The IAM role or user that the daemon's credentials belong to must have permission to write data to the service on your behalf.

  • To use the daemon on Amazon EC2, create a new instance profile role or add the managed policy to an existing one.

  • To use the daemon on Elastic Beanstalk, add the managed policy to the Elastic Beanstalk default instance profile role.

  • To run the daemon locally, see running your application locally.

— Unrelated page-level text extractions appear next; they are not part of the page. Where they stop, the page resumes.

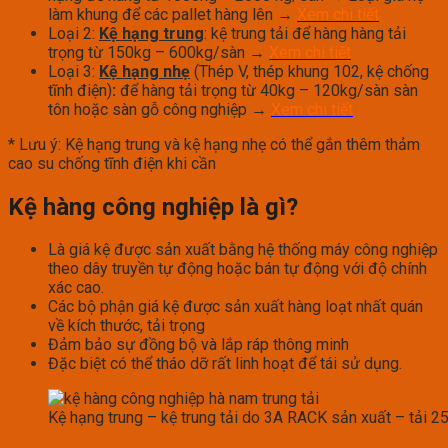
làm khung để các pallet hàng lên →
Xem chi tiết
Loại 2:
Kệ hạng trung
: kệ trung tải để hàng hàng tải
trọng từ 150kg – 600kg/sàn →
Xem chi tiết
Loại 3:
Kệ hạng nhẹ
(Thép V, thép khung 102, kệ chống
tĩnh điện)
:
để hàng tải trọng từ 40kg – 120kg/sàn sàn
tôn hoặc sàn gỗ công nghiệp →
Xem chi tiết
* Lưu ý: Kệ hạng trung và kệ hạng nhẹ có thể gắn thêm thảm
cao su chống tĩnh điện khi cần
Kệ hàng công nghiệp là gì?
Là giá kệ được sản xuất bằng hệ thống máy công nghiệp
theo dây truyền tự động hoặc bán tự động với độ chính
xác cao.
Các bộ phận giá kệ được sản xuất hàng loạt nhất quán
về kích thước, tải trọng
Đảm bảo sự đồng bộ và lắp ráp thông minh
Đặc biệt có thể tháo dỡ rất linh hoạt để tái sử dụng.
Kệ hạng trung – kệ trung tải do 3A RACK sản xuất – tải 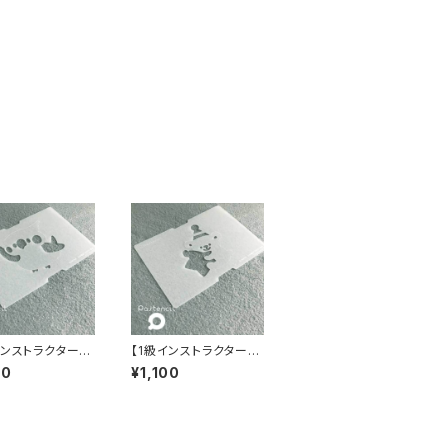
インストラクター専
【1級インストラクター専
 パステンシルⓇ
用】 パステンシルⓇ
00
¥1,100
インコ TSUBU
白くま TSUBUANシ
リーズ
リーズ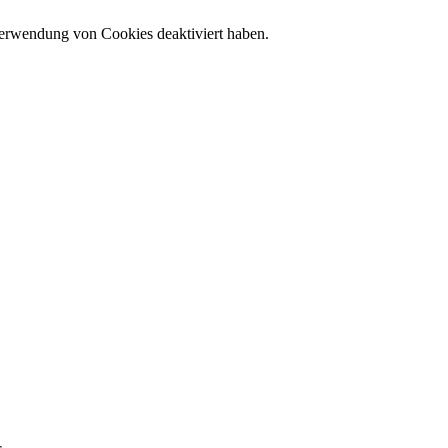
 Verwendung von Cookies deaktiviert haben.
,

For more information, see Identity and access management for AWS X-Ray.

X-Ray daemon logs

The daemon outputs information about its current configuration and segments that it sends to AWS X-Ray.

2016-11-24T06:07:06Z [Info] Initializing AWS X-Ray daemon 2.1.0 2016-11-24T06:07:06Z [Info] Using memory limit of 49 MB 2016-11-24T06:07:06Z [Info] 313 segment buffers allocated 2016-11-24T06:07:08Z [Info] Successfully sent batch of 1 segments (0.123 seconds) 2016-11-24T06:07:09Z [Info] Successfully sent batch of 1 segments (0.006 seconds)

By default, the daemon outputs logs to STDOUT. If you run the daemon in the background, use the --log-file command line option or a configuration file to set the log file path. You can also set the log level and disable log rotation. See Configuring the AWS X-Ray daemon for instructions.

On Elastic Beanstalk, the platform sets the location of the daemon logs. See Running the X-Ray daemon on AWS Elastic Beanstalk for details.